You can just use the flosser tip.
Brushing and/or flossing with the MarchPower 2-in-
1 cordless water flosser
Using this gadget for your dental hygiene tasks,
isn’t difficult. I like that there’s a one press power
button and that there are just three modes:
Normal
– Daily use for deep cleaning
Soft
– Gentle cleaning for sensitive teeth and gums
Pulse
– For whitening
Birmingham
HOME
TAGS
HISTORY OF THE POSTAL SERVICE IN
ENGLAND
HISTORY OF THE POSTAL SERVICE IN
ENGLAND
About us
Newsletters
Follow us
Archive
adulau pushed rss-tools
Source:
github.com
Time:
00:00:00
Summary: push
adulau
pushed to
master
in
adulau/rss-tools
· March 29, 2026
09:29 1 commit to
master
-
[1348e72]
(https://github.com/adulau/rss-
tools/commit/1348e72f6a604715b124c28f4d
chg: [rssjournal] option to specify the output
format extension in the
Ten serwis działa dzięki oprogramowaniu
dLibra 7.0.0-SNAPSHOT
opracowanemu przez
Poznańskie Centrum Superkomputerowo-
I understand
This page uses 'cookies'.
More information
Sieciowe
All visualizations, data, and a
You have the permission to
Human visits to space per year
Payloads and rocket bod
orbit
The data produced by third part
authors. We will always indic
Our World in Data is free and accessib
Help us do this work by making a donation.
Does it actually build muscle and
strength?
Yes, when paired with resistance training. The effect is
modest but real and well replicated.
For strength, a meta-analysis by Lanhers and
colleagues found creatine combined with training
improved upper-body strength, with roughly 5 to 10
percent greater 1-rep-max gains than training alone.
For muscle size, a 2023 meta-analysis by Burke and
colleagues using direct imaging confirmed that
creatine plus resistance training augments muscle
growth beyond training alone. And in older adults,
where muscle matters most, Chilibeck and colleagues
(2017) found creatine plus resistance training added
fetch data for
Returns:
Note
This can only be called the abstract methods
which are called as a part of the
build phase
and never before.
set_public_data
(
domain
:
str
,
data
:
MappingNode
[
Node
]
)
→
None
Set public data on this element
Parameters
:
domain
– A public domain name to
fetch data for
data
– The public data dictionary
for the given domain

::::

▶ _WORK TO BE COMPLETED_: Each line from the one holding "Our World in Data is free and accessib" through the last line of the data is to be transcribed exactly, with nothing else added.

▶ _REPLY_:
Our World in Data is free and accessib
Help us do this work by making a donation.
Does it actually build muscle and
strength?
Yes, when paired with resistance training. The effect is
modest but real and well replicated.
For strength, a meta-analysis by Lanhers and
colleagues found creatine combined with training
improved upper-body strength, with roughly 5 to 10
percent greater 1-rep-max gains than training alone.
For muscle size, a 2023 meta-analysis by Burke and
colleagues using direct imaging confirmed that
creatine plus resistance training augments muscle
growth beyond training alone. And in older adults,
where muscle matters most, Chilibeck and colleagues
(2017) found creatine plus resistance training added
fetch data for
Returns:
Note
This can only be called the abstract methods
which are called as a part of the
build phase
and never before.
set_public_data
(
domain
:
str
,
data
:
MappingNode
[
Node
]
)
→
None
Set public data on this element
Parameters
:
domain
– A public domain name to
fetch data for
data
– The public data dictionary
for the given domain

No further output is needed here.